- Selected text
Optical Illusion Datasets
I have been digging around for optical illusion datasets. They don’t seem to exist, so I will be laying the grounds for the creation of one and starting to collect data. I don’t know all that much about copyright, so if anything I describe sounds legally dubious I would really like to know.
Things that need to be done:
- Find enough data to make a good dataset
- Clean it up, convert everything to the same format (png or jpeg?) and naming convention and organize metadata somehow
- Create different resolution versions and cropped version for easier usage
- Make it into an easy to use archive and host in on UofL server or github or something
Find Enough Data for a Good Dataset
This website is really amazing, but many of his illusions require video to work. Current ML research on these moving pictures is limited, including videos would likely be a waste of time for the current state of the art. If we exclude videos, this website only has a few dozen images, possible worth collecting if we need it.
The bottom bar shows 414 pages, and each page has 8 posts, which appear to be a short article and a high quality illusion image each. Not only does this mean we have 3312 images, we also have textual metadata and categories! This is really something. Probably not enough to train a GAN but maybe some revolution will bring capsule nets to general image generation. Besides, not having enough data is no reason not to try anyways and see what sorts of horrible blobs it generates. If this is the end-all beat-all source of data, it should be enough to train a classifier and then we can inspect it to see what it believes makes illusions what they are and perhaps find some new insights into human vision.
This article explains various illusions where the same color looks different in different contexts
This page explains the wavy grid illusion. Not directly useful but certainly interesting.
Here is some sort of scientific database, and a few low-power illusion images.
Not super relevant but a degree’s worth of information about color and human perception. Maybe the authors would be of assistance.
This contest collects and shares a large number of images, 20 this year and they’ve been at it for 12 years. 240 Images is pretty significant, but that’s just the top rated. The almost certainly have a huge stash of submissions, now just to get in conact with them and see if they are willing to share.

- Data section
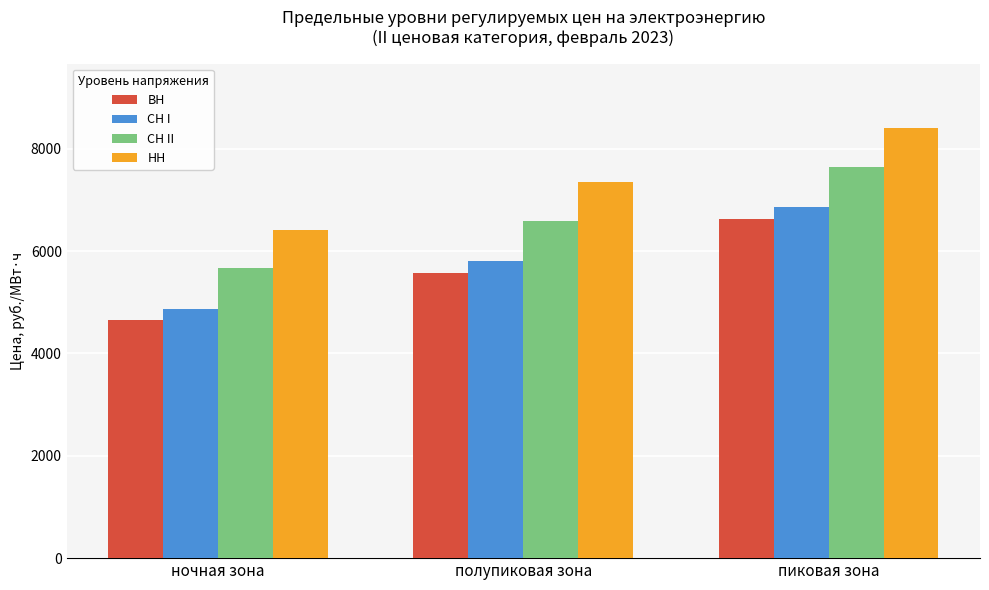

Is it true that ВН equals 1667.5 at пиковая зона?

False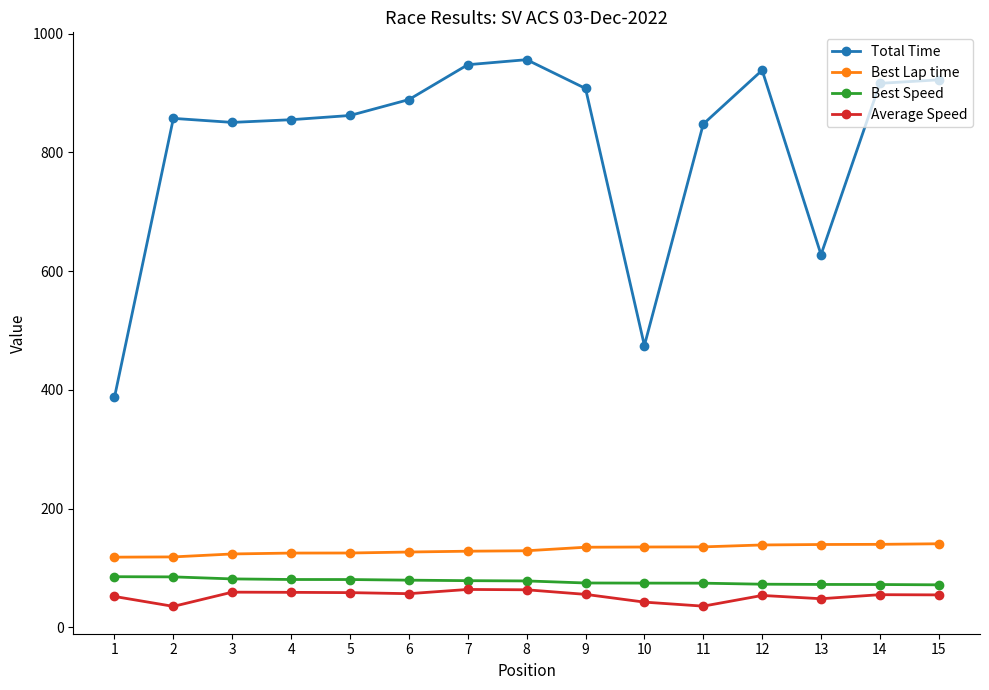

The Best Lap time series shows 118.2 at 1. True or false?

True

- Problems to solve
(1) Answer these about the optical illusion dataset post:
(a) Which two image formats does it weigh for converting everything to one format?
(b) How many pages does the bottom bar show, and how many posts does each page have?
(c) How many images does the contest collect this year?
(2) Retype the optical illusion dataset post word for word from "This article explains" to "low-power illusion images.".

- Task-by-task answers
(1)
(a) Png or jpeg.
(b) 414 pages, with 8 posts per page.
(c) 20 images.

(2)
This article explains various illusions where the same color looks different in different contexts
This page explains the wavy grid illusion. Not directly useful but certainly interesting.
Here is some sort of scientific database, and a few low-power illusion images.